L’enregistrement des interventions, effectué par le service audiovisuel, devrait permettre de diffuser aisément ces images et ces textes : textes roumains somptueux de Dan Slusanschi lus par notre très précieuse collègue lyonnaise Smaranda Marculescu, texte portugais de nos amis brésiliens Rodrigo et Guilherme, hexamètres allemands de Reineke Fuchs de Goethe confrontés à la grande tradition métrique par Martin Steinrück, qui a appelé depuis Fribourg à la traduction des humanistes, powerpoint du chercheur et compositeur Marcus Mota, qui depuis Brasilia, a rappelé les termes d’un débat sur l’hexamètre entre Richard, Cosima Wagner et Nietzsche, enfin interface des logiciels Scande&Marque et Scande&Chante développés et mis à jour par Gilles de Rosny, qui a laissé parler cette fois le chercheur plus que l’aède de l’Odyssée !
Cette conclusion provisoire sera amendée et enrichie lorsque je recevrai les textes écrits des interventions.

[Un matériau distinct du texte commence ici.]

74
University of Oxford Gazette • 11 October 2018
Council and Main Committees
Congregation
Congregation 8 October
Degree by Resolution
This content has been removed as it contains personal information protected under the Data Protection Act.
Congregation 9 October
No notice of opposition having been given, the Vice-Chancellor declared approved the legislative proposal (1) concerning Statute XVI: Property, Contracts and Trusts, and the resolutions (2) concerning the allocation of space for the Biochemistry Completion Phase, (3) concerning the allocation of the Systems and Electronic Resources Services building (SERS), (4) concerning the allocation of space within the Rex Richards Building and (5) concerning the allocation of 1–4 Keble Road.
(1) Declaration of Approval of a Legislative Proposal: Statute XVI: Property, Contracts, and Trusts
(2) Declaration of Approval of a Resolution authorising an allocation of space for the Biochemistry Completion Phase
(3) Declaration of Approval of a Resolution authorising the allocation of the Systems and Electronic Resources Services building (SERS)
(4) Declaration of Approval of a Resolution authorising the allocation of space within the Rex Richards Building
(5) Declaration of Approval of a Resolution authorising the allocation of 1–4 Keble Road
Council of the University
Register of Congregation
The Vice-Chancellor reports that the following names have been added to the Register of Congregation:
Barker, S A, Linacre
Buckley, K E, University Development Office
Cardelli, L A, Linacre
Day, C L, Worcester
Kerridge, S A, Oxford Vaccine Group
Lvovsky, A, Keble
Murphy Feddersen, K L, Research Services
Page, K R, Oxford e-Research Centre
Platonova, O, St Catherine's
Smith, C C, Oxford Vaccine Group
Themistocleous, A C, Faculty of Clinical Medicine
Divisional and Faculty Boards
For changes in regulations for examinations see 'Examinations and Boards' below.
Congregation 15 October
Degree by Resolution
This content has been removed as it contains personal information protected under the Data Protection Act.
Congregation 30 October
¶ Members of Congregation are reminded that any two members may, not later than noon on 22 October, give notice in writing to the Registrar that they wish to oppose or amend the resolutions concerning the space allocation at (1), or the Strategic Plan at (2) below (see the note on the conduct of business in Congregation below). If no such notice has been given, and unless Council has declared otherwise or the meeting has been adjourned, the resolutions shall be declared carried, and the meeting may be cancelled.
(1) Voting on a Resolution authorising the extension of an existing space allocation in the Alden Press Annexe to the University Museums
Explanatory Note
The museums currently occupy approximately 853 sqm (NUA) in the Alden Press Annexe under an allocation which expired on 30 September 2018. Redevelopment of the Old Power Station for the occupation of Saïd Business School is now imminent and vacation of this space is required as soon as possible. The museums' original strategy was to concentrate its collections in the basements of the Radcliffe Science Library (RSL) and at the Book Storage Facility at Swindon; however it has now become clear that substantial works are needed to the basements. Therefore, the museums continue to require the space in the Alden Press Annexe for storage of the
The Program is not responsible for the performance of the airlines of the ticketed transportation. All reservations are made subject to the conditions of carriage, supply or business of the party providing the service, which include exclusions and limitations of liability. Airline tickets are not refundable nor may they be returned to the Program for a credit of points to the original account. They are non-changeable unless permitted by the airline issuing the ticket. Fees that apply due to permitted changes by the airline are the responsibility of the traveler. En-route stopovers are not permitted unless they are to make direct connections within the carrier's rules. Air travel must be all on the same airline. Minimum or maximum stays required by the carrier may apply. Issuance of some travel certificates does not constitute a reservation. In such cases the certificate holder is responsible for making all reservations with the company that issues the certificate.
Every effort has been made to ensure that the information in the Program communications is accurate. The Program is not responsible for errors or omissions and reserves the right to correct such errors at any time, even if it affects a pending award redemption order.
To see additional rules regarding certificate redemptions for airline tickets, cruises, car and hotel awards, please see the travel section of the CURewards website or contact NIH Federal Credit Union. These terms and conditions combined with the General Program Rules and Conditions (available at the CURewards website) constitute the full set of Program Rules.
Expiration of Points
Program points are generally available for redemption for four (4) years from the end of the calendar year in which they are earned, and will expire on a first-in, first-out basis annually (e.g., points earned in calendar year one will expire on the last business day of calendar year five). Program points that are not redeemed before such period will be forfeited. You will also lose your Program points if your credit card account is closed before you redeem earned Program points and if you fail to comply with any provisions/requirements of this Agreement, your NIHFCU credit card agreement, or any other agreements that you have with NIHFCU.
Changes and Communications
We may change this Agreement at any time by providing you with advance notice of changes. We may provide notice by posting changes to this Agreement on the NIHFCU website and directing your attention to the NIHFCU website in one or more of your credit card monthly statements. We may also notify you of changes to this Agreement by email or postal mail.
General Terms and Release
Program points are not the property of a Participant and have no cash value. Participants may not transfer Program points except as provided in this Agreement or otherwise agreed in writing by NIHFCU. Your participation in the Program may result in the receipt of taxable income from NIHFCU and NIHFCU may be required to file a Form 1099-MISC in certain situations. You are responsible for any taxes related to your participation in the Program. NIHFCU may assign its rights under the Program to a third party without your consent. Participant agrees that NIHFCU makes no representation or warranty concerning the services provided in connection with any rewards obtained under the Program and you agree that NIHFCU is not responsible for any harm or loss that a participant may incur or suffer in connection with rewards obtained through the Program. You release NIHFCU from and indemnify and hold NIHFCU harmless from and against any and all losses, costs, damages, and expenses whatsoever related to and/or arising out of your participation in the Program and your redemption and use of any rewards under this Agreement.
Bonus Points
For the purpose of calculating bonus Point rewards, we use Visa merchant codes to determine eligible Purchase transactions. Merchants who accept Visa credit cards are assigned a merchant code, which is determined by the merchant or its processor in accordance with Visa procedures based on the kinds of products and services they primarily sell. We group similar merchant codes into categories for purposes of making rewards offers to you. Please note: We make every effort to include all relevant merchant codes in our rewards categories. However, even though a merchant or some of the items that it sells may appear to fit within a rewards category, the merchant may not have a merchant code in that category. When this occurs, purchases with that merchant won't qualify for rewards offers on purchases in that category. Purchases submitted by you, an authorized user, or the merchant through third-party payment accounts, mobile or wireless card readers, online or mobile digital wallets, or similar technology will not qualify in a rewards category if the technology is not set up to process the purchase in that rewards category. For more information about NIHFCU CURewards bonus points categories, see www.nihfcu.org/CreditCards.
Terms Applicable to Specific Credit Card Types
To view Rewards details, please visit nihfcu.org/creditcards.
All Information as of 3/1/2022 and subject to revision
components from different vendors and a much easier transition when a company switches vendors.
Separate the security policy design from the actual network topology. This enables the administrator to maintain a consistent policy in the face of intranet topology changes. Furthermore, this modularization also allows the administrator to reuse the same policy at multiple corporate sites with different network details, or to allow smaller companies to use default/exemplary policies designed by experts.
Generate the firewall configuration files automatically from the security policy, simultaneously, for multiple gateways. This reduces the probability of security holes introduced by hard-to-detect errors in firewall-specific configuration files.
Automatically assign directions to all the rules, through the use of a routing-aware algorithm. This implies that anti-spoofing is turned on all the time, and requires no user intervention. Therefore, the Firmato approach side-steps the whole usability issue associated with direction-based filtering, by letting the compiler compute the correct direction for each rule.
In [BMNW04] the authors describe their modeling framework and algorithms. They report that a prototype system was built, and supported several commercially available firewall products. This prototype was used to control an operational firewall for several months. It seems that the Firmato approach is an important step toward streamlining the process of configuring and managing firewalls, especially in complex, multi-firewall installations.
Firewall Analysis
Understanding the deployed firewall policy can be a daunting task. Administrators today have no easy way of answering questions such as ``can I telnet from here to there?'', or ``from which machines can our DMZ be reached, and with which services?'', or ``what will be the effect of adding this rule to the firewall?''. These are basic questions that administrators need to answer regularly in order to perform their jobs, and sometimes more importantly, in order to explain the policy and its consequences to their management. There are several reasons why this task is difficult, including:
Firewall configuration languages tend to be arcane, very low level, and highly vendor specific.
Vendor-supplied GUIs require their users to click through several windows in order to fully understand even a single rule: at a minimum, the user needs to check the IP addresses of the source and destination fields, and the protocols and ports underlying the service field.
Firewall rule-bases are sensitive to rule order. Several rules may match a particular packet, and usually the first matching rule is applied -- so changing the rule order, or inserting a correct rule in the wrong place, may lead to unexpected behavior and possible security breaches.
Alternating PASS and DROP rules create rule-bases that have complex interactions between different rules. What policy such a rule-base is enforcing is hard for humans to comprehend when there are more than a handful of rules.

Que les intervenants soient d’ores et déjà tous remerciés.
La qualité des débats sur l’histoire de la métrique et de sa réception, sur la prosodie quantitative ou accentuelle, les perspectives de traduction et d’écriture, la liberté donnée à l’expression de l’art aédique, sa réception immédiate, concourent à encourager de nouvelles expressions et échanges multilingues, et de nouvelles diffusions, scéniques, libraires ou audio-visuelles. La rencontre, issue d’une première rencontre sur la traduction d’Homère en hexamètres, publiée dans la revue Anabases (20, 2014) en ligne, devrait sans doute s’orienter, une prochaine fois, vers l’art dramatique (mètre, musique, traduction, chorégraphie, masque, geste).

PROGRAMME DU COLLOQUE

Mardi 15 novembre 2022, Mont St Aignan, MDU, salle de conférences

9H30-10H15 Philippe Brunet (Rouen), ouverture, « Nouvelles Renaissances : poèmes en attente de traductions, voix en attente de livres, livres en attente de voix »
10H15-11H Daniele Ventre (Naples), « Essais de traduction et d’écriture dactyliques en italien »
11H15-12H Smaranda Marculescu (Lyon), « L’Odyssée d’Homère en hexamètres roumains »
12H-12H45 François Cam (Besançon), « Citations et recréations musicales et chorégraphiques du mètre ancien »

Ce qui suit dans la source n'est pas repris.